- [Testo di lettura]
##########

Potrebbe sembrare un esercizio inutile ma posso assicurarvi che alla fine si riesce ad ottenere un'ottima prestazione e a simulare un effetto pennellato anche con una matita.
Le lezioni di animazione erano divise in vari argomenti: uno dei primi era la rotazione del viso, poi veniva la camminata (sul posto, a ciclo, di tre quarti, frontale, posteriore, di donna, ragazzo, bambino, baldanzosa o normale), la corsa (idem come sopra), i movimenti degli animali (camminata e corsa di cane, cavallo, gatto; pesci che nuotavano e vari uccelli che volavano, come passerotti, piccioni, aquile, ecc..), animazione degli effetti speciali (goccia d'acqua, cascata, fiume, mare, pioggia, neve, fuoco, fumo, esplosione ecc..).
Una volta ogni due settimane si faceva un piccolo test con valutazione finale, i voti andavano da 1 a 5.
Nel caso si fossero acquisiti dei debiti, durante i 20 giorni delle vacanze estive di agosto la scuola dava la possibilità di recuperare attraverso dei corsi mirati nelle varie materie (nel mio caso ricordo di aver passato un agosto intero dietro ad un corso di camminata umana...).
Sono stata felicissima di aver avuto la possibilità di frequentare tale scuola anche se al giorno d'oggi non saprei se consigliarla a dei giovani ragazzi che si stanno affacciando al mondo del lavoro attuale.

##########

- [Compiti richiesti]
(1) Elenca gli animali di cui, secondo il testo sulla scuola di animazione, si studiavano la camminata e la corsa.
(2) Ricopia il passo del testo sulla scuola di animazione compreso tra "Potrebbe sembrare un" e "fumo, esplosione ecc..).", estremi inclusi.
L'elenco riportato qui non è necessario.

##########

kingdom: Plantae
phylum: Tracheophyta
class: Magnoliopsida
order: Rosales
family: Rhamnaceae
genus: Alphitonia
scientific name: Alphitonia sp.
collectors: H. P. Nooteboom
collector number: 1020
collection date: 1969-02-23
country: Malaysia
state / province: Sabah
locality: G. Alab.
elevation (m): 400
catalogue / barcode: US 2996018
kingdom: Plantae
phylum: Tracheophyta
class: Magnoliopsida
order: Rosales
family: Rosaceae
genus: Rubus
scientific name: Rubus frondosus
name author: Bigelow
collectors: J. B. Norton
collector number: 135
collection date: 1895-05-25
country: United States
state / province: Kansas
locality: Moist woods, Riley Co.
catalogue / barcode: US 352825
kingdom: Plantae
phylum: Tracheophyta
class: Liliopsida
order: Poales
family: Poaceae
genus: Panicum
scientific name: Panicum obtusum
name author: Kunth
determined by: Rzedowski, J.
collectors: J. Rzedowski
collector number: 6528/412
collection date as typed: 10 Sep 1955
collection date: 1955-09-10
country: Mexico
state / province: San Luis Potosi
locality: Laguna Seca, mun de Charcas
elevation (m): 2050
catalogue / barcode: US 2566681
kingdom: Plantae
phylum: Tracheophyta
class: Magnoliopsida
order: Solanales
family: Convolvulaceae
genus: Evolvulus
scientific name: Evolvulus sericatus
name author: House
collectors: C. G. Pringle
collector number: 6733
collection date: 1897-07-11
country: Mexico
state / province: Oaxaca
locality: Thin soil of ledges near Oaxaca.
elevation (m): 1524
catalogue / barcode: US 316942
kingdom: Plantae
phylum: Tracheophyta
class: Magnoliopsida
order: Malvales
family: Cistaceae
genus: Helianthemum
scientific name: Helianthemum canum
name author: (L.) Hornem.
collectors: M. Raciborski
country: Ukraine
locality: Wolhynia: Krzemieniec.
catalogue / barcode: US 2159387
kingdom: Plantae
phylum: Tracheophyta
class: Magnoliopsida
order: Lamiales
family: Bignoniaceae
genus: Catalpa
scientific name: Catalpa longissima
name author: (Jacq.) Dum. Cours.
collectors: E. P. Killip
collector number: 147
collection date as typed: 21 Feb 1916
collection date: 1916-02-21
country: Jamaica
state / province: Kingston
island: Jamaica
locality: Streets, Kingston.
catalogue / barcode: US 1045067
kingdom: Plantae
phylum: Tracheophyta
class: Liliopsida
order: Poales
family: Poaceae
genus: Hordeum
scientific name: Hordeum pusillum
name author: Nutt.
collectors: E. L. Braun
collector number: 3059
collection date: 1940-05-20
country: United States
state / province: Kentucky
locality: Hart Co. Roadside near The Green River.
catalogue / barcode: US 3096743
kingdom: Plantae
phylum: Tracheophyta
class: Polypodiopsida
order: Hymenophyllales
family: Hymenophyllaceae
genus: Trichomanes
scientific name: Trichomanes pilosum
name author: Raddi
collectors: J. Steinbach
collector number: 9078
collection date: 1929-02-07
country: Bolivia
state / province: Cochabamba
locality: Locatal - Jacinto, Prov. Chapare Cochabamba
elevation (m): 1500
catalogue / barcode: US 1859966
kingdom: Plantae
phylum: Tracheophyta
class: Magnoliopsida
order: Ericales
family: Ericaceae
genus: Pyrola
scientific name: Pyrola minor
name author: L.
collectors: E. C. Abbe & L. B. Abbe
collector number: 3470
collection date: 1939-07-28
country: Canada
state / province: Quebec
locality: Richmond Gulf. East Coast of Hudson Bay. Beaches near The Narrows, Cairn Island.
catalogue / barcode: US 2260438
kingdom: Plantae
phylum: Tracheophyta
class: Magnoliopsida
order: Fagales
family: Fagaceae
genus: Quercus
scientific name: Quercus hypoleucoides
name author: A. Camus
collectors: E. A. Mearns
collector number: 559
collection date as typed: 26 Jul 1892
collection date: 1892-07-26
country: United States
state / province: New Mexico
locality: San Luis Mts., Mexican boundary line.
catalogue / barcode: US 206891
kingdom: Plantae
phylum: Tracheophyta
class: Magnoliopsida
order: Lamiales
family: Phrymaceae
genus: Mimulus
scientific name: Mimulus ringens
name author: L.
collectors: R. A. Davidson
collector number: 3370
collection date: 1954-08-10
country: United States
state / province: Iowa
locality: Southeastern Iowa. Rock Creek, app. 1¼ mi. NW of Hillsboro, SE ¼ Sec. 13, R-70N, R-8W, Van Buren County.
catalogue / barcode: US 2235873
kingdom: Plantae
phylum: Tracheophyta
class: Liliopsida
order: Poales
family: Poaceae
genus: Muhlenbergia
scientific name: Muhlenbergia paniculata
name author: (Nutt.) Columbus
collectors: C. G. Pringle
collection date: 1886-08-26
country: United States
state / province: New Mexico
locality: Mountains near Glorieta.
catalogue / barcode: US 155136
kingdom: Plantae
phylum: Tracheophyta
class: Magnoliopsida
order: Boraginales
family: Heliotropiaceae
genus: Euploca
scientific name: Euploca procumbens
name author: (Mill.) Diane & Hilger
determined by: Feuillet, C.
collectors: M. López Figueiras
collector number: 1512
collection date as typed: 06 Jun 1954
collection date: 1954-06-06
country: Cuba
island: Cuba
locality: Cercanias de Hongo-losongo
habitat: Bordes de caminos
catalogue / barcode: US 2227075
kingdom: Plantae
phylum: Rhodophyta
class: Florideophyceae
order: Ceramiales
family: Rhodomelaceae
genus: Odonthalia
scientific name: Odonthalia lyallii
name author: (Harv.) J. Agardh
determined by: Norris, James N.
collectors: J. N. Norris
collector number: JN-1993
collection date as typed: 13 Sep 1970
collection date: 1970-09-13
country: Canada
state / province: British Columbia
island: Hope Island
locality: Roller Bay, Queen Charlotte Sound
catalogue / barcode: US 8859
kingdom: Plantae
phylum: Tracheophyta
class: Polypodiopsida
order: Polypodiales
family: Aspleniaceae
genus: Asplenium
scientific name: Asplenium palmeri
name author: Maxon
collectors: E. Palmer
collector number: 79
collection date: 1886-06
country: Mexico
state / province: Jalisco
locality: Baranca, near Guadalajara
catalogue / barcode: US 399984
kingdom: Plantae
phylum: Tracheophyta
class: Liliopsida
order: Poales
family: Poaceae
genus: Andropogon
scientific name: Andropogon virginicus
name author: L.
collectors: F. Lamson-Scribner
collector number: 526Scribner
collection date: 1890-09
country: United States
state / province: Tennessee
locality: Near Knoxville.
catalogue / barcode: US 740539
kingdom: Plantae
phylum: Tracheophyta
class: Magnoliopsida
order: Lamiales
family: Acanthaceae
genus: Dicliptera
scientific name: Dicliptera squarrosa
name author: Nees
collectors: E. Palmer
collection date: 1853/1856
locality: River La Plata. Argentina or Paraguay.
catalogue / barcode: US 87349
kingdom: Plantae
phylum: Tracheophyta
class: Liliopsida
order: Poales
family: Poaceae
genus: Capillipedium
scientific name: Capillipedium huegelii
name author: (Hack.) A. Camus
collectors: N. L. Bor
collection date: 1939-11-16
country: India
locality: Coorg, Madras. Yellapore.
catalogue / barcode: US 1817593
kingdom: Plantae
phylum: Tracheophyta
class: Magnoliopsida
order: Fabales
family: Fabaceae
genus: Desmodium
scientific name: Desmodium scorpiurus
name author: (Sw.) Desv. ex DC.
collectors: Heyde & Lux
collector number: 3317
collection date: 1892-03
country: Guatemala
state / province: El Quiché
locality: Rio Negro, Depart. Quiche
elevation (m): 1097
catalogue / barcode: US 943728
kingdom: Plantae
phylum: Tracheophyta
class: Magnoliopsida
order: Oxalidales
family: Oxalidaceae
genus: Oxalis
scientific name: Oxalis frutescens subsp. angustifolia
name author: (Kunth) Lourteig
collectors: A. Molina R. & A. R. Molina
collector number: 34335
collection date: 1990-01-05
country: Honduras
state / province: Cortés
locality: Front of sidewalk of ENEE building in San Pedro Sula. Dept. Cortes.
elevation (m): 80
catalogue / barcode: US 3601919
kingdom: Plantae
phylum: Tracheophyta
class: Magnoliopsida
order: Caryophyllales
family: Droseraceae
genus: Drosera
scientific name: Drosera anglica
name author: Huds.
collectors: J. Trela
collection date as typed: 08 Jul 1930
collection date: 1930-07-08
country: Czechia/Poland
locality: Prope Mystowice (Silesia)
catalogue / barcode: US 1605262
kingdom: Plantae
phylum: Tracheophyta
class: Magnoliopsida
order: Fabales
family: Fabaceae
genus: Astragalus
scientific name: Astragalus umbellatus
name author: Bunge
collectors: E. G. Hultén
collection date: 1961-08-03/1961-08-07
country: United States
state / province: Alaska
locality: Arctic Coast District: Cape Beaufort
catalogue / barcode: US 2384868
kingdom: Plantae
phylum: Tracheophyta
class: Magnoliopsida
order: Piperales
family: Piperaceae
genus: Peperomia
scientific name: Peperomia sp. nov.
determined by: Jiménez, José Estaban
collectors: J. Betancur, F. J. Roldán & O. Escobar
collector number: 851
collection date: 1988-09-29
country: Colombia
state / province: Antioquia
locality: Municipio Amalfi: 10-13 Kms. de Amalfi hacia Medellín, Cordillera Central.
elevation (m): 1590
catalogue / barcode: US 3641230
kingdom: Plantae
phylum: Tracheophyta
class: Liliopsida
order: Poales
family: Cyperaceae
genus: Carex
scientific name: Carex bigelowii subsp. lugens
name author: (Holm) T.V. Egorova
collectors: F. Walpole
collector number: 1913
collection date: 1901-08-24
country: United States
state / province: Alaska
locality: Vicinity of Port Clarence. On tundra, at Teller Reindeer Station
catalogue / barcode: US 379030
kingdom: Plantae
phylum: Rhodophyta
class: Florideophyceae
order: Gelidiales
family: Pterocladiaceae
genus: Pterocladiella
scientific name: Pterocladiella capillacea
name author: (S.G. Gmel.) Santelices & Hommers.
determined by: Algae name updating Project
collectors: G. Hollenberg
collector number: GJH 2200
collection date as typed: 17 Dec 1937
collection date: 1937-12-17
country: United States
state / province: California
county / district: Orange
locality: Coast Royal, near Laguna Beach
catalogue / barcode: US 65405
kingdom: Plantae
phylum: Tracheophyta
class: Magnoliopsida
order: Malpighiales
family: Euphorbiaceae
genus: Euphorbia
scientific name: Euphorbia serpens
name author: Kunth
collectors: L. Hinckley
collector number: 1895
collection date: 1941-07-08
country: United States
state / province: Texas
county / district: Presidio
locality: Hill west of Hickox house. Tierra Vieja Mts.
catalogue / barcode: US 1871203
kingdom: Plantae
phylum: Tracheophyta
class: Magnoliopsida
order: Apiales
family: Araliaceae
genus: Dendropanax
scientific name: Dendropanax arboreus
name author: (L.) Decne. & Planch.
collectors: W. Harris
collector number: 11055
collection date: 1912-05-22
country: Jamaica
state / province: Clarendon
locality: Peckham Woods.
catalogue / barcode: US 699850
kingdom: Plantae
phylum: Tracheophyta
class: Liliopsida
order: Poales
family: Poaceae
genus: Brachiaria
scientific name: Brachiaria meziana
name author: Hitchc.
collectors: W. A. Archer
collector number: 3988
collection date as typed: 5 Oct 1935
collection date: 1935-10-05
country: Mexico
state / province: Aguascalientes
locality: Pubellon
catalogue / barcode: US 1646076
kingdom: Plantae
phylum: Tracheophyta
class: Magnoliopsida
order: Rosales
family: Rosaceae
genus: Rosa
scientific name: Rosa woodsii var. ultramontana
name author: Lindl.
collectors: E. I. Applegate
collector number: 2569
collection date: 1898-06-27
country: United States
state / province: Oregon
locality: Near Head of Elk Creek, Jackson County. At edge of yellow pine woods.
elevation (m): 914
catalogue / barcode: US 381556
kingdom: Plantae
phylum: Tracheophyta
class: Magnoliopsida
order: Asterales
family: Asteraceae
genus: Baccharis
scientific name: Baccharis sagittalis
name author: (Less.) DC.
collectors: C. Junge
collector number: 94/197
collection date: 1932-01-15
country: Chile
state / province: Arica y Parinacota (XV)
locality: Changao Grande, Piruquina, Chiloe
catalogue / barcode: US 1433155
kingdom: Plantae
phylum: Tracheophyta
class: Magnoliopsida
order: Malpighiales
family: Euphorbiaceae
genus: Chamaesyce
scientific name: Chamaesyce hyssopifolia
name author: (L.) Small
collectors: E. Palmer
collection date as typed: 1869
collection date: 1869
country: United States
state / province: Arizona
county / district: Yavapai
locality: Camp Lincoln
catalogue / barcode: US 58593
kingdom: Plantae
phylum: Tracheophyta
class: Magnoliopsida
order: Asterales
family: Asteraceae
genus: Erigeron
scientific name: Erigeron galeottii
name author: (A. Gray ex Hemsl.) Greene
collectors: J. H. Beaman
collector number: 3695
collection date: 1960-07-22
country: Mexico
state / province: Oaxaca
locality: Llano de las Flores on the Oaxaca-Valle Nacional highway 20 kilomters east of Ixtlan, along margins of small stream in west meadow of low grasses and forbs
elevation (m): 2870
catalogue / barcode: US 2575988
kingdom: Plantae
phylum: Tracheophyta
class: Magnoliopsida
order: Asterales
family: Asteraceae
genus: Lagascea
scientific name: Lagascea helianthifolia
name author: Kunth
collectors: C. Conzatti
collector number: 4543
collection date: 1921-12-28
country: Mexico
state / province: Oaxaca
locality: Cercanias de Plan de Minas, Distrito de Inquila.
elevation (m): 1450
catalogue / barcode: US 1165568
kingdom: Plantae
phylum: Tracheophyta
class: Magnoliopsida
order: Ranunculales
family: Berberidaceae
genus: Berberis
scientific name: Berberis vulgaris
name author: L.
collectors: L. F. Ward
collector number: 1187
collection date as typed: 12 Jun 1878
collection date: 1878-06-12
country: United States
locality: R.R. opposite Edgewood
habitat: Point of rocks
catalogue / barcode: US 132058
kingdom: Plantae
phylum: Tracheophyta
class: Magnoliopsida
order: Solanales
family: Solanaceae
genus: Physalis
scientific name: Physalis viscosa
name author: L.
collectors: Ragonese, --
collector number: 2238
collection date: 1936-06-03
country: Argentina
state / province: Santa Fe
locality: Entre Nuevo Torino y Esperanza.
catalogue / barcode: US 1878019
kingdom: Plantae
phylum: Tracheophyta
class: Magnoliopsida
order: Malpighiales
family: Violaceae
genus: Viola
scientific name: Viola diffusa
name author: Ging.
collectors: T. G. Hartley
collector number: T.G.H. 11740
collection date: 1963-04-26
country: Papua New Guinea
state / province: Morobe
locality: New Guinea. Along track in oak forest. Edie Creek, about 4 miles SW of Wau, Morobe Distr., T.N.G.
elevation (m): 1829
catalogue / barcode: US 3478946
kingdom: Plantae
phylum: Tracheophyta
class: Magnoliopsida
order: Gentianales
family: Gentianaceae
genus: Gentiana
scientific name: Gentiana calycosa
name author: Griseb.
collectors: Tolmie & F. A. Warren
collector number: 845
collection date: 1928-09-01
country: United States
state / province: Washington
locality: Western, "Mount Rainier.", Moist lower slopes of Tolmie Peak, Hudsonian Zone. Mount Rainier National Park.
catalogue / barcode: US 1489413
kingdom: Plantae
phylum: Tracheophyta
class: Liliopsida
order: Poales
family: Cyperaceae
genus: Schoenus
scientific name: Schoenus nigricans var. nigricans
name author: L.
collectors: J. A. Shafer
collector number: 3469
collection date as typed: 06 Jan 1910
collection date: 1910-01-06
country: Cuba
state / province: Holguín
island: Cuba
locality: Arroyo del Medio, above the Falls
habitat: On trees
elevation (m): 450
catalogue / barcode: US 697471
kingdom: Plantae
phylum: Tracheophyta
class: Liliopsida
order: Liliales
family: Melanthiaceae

##########

- [Soluzioni]
(1) Cane, cavallo, gatto.

(2)
Potrebbe sembrare un esercizio inutile ma posso assicurarvi che alla fine si riesce ad ottenere un'ottima prestazione e a simulare un effetto pennellato anche con una matita.
Le lezioni di animazione erano divise in vari argomenti: uno dei primi era la rotazione del viso, poi veniva la camminata (sul posto, a ciclo, di tre quarti, frontale, posteriore, di donna, ragazzo, bambino, baldanzosa o normale), la corsa (idem come sopra), i movimenti degli animali (camminata e corsa di cane, cavallo, gatto; pesci che nuotavano e vari uccelli che volavano, come passerotti, piccioni, aquile, ecc..), animazione degli effetti speciali (goccia d'acqua, cascata, fiume, mare, pioggia, neve, fuoco, fumo, esplosione ecc..).